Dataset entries
*** Block opens ***

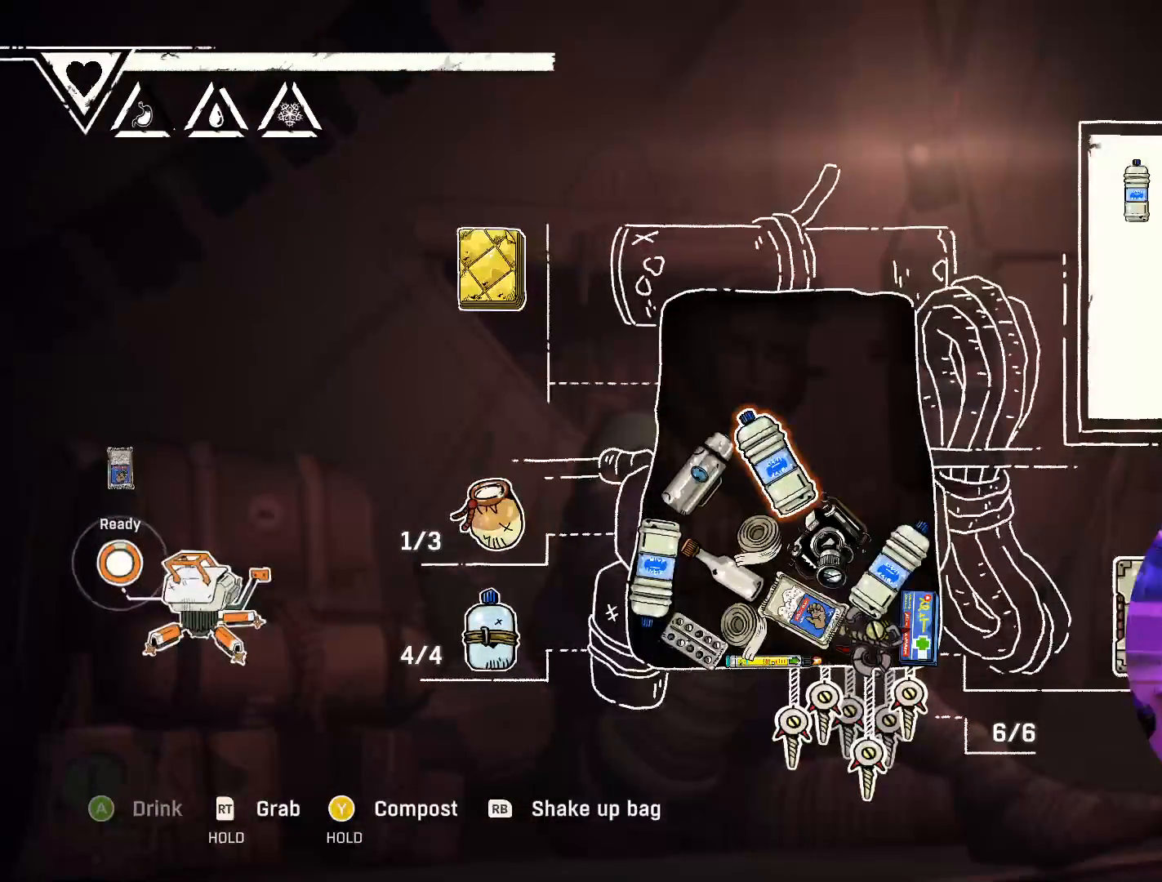
{"buttons": [], "left_stick": "center", "right_stick": "center", "events": []}
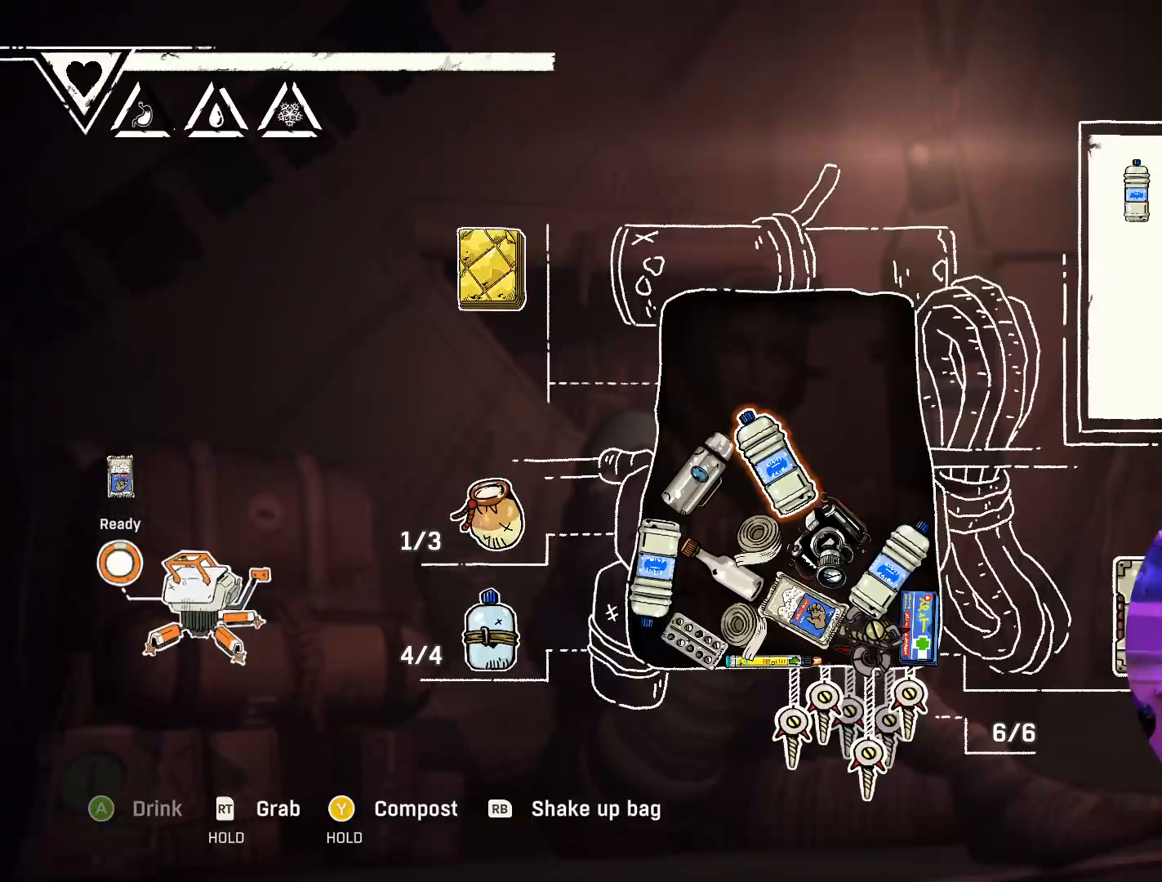
{"buttons": [], "left_stick": "down-left", "right_stick": "center", "events": [[400, "left_stick", "down-left"]]}
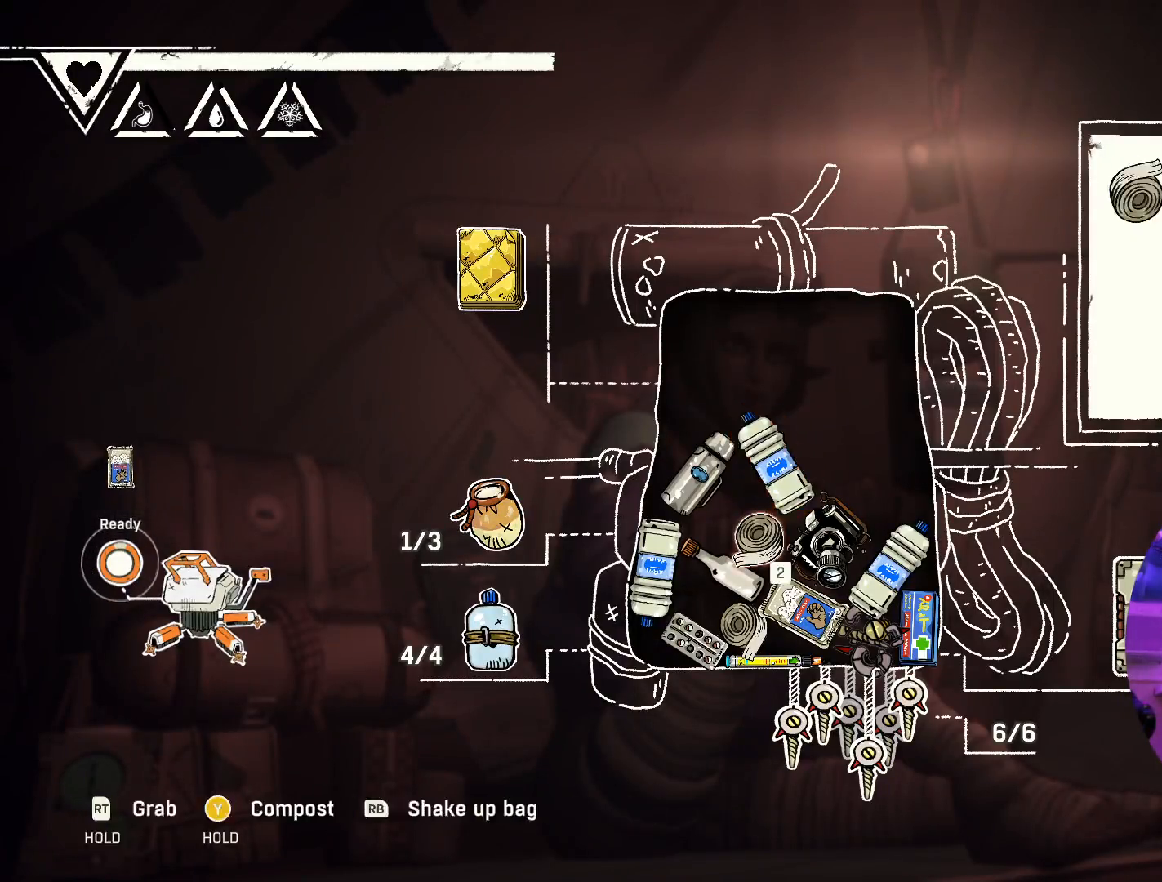
{"buttons": [], "left_stick": "center", "right_stick": "center", "events": [[100, "left_stick", "center"], [267, "left_stick", "down-left"], [450, "left_stick", "center"]]}
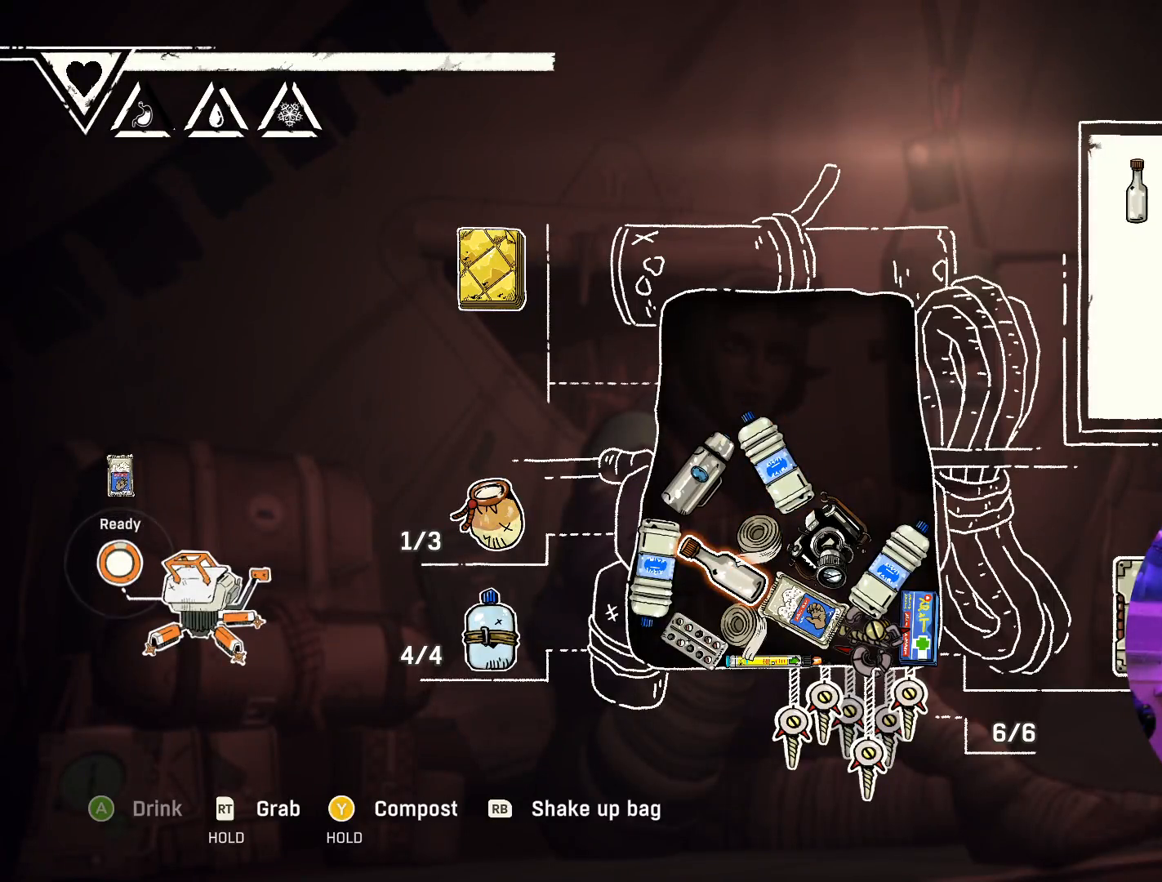
{"buttons": [], "left_stick": "left", "right_stick": "center", "events": [[67, "left_stick", "left"], [217, "left_stick", "center"], [367, "left_stick", "left"]]}
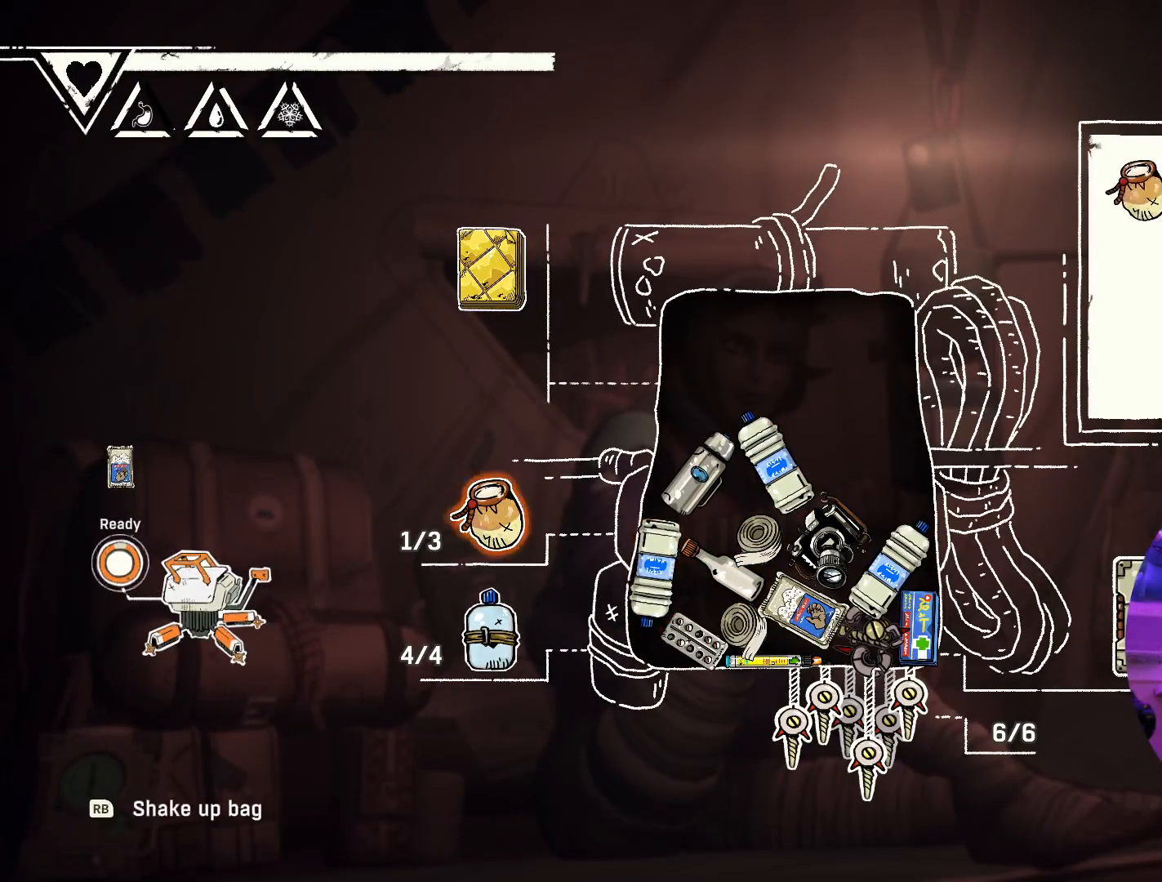
{"buttons": [], "left_stick": "center", "right_stick": "center", "events": [[33, "left_stick", "center"], [250, "left_stick", "down"], [350, "left_stick", "center"]]}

*** Block closes ***

--- GOAL OF THE EXERCISE ---
No picture belongs in the answer, but every word of the records above does, exactly as given.

--- YOUR SOLUTION ---
{"buttons": [], "left_stick": "center", "right_stick": "center", "events": []}
{"buttons": [], "left_stick": "down-left", "right_stick": "center", "events": [[400, "left_stick", "down-left"]]}
{"buttons": [], "left_stick": "center", "right_stick": "center", "events": [[100, "left_stick", "center"], [267, "left_stick", "down-left"], [450, "left_stick", "center"]]}
{"buttons": [], "left_stick": "left", "right_stick": "center", "events": [[67, "left_stick", "left"], [217, "left_stick", "center"], [367, "left_stick", "left"]]}
{"buttons": [], "left_stick": "center", "right_stick": "center", "events": [[33, "left_stick", "center"], [250, "left_stick", "down"], [350, "left_stick", "center"]]}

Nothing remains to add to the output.